ASSIGNED TASK: Copy exactly the lines from the start of the data below through the one that carries "zonichenn@hotmail.com or jacqueline.reis3@aluno.unip.br", and only those.

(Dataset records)
════════

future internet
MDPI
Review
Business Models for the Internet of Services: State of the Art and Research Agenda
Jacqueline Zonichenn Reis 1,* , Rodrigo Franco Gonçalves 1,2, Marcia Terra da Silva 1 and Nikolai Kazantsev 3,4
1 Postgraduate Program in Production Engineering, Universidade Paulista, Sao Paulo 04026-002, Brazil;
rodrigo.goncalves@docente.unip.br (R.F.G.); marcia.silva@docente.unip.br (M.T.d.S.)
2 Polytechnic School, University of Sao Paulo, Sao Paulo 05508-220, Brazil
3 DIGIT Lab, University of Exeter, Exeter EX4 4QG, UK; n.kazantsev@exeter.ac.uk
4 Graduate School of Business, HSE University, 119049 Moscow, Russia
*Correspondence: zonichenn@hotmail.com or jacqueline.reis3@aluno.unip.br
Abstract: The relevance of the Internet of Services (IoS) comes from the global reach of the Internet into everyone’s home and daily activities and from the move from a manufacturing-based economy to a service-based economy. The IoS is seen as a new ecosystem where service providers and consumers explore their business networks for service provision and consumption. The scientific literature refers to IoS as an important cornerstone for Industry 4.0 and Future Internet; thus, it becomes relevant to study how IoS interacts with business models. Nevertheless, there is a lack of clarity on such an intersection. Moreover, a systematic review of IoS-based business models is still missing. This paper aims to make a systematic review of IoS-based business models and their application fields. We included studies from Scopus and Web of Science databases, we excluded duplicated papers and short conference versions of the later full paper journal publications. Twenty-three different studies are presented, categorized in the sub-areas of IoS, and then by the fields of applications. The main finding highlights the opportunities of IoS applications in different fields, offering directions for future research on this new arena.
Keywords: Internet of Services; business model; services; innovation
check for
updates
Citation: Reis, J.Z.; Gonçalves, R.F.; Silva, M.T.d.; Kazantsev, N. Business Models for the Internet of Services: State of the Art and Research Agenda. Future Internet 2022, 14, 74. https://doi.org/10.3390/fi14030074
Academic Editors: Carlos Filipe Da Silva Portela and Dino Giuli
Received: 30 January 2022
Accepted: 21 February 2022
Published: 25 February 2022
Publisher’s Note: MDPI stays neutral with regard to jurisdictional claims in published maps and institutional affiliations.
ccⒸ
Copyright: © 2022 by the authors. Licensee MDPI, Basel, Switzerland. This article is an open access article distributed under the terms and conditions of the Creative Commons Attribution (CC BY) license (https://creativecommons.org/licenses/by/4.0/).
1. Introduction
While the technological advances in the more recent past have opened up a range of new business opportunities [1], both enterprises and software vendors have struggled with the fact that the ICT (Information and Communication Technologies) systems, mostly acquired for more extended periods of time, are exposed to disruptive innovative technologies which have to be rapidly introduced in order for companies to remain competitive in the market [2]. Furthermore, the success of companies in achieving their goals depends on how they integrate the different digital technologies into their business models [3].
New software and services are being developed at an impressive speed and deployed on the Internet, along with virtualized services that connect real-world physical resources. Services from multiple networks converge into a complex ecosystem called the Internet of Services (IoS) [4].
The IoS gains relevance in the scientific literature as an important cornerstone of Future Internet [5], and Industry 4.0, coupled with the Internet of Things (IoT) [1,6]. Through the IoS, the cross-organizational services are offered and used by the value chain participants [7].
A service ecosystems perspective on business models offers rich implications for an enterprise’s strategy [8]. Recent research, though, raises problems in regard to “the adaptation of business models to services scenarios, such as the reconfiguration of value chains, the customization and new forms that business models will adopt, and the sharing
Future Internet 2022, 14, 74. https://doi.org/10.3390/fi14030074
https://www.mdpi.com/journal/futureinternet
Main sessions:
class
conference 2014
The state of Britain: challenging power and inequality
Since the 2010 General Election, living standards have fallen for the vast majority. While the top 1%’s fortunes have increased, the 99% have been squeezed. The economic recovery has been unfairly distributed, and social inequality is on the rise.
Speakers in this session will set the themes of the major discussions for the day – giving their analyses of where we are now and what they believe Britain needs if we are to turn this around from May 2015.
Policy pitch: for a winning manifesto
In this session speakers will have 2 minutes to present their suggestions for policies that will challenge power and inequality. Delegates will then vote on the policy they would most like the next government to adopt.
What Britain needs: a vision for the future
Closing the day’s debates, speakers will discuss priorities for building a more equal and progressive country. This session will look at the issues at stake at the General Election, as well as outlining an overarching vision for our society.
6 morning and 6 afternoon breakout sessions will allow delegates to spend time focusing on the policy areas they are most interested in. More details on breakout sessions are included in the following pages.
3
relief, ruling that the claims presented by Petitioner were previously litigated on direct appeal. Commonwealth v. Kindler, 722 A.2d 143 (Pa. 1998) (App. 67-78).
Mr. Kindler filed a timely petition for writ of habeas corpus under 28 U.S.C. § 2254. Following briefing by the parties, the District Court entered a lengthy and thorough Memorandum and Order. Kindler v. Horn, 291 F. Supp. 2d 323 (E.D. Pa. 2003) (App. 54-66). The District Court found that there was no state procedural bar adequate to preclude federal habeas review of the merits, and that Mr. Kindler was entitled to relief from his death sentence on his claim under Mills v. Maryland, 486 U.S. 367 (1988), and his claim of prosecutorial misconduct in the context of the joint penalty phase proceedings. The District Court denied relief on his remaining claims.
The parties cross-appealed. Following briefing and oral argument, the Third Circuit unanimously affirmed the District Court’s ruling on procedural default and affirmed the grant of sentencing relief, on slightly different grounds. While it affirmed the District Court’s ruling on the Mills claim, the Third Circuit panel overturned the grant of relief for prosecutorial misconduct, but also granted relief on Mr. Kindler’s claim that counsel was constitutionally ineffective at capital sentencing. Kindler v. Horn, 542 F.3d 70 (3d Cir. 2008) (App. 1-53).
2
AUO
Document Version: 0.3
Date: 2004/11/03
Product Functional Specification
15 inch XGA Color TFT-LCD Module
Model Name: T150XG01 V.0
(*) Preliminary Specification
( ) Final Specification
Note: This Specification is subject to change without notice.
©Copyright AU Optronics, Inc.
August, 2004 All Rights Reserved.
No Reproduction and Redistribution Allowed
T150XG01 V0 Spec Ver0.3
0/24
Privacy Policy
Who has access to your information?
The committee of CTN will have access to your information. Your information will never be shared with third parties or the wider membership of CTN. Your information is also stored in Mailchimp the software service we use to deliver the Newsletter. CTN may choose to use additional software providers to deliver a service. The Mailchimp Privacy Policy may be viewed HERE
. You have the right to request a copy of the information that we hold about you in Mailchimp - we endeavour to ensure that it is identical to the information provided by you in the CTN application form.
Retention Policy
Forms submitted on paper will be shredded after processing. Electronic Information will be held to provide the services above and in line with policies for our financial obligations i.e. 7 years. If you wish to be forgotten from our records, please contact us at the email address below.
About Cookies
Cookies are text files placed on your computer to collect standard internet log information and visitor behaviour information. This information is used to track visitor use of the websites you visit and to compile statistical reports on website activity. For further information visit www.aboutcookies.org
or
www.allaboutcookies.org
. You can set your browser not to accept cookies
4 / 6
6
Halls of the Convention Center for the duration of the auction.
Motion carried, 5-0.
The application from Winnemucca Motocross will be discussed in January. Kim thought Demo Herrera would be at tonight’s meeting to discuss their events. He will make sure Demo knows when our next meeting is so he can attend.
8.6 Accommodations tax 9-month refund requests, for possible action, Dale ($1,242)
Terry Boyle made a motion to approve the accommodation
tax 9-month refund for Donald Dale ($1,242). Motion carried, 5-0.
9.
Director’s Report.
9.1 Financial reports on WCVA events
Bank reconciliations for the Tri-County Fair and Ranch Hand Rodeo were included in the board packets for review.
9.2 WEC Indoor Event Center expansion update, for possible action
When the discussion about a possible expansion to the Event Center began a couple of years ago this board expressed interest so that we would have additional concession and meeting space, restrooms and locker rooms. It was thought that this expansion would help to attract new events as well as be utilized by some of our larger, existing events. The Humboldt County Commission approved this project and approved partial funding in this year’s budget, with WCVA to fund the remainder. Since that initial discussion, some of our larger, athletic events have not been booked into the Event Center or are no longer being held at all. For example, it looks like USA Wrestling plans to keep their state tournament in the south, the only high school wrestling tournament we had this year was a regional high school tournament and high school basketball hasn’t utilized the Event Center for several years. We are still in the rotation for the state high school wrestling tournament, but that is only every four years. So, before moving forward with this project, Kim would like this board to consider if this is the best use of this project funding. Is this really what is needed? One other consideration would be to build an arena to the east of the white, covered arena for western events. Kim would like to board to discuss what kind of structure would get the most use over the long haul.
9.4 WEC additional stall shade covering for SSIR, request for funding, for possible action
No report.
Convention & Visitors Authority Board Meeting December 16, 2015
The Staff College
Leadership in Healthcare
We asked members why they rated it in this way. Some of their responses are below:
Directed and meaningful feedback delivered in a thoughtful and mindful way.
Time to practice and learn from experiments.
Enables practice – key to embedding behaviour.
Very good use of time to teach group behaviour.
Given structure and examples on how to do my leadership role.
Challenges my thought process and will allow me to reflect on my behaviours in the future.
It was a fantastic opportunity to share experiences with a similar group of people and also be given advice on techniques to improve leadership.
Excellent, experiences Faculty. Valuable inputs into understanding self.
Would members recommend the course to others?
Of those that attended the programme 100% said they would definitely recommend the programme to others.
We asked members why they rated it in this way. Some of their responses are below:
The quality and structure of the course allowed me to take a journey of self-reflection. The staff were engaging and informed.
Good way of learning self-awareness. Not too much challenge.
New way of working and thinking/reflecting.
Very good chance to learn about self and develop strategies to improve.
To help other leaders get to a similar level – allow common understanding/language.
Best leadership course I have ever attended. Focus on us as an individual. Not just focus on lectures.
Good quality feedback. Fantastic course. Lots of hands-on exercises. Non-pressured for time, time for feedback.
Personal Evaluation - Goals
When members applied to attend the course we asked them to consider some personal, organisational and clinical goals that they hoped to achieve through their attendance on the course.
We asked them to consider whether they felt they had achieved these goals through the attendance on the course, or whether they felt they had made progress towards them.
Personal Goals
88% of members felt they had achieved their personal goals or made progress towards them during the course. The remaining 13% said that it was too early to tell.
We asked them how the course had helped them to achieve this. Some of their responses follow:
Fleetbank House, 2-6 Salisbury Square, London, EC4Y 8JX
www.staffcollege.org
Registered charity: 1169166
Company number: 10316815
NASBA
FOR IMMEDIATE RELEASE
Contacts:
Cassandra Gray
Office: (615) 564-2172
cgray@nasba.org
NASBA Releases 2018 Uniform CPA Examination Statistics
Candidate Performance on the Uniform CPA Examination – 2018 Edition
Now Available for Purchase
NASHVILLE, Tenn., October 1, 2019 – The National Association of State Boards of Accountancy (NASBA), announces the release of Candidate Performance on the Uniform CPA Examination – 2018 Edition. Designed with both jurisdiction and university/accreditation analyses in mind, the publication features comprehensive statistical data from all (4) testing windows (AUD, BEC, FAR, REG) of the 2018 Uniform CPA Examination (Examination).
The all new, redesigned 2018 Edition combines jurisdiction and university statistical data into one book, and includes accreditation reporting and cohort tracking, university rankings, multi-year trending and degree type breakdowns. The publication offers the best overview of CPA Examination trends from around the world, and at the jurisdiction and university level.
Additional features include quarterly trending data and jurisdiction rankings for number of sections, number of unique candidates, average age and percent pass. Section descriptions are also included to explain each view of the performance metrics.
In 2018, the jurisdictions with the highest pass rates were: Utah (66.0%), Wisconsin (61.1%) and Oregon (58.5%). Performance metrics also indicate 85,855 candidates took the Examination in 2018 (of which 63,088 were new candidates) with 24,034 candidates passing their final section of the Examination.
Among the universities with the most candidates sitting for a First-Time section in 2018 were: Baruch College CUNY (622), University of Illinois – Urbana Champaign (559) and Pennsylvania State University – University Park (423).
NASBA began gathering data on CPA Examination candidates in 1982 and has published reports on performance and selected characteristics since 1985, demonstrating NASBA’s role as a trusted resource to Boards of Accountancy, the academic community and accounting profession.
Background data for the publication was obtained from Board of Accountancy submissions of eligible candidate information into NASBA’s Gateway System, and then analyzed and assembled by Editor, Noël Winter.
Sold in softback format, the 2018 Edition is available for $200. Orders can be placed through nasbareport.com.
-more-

════════

REPLY TO THE EXERCISE:
future internet
MDPI
Review
Business Models for the Internet of Services: State of the Art and Research Agenda
Jacqueline Zonichenn Reis 1,* , Rodrigo Franco Gonçalves 1,2, Marcia Terra da Silva 1 and Nikolai Kazantsev 3,4
1 Postgraduate Program in Production Engineering, Universidade Paulista, Sao Paulo 04026-002, Brazil;
rodrigo.goncalves@docente.unip.br (R.F.G.); marcia.silva@docente.unip.br (M.T.d.S.)
2 Polytechnic School, University of Sao Paulo, Sao Paulo 05508-220, Brazil
3 DIGIT Lab, University of Exeter, Exeter EX4 4QG, UK; n.kazantsev@exeter.ac.uk
4 Graduate School of Business, HSE University, 119049 Moscow, Russia
*Correspondence: zonichenn@hotmail.com or jacqueline.reis3@aluno.unip.br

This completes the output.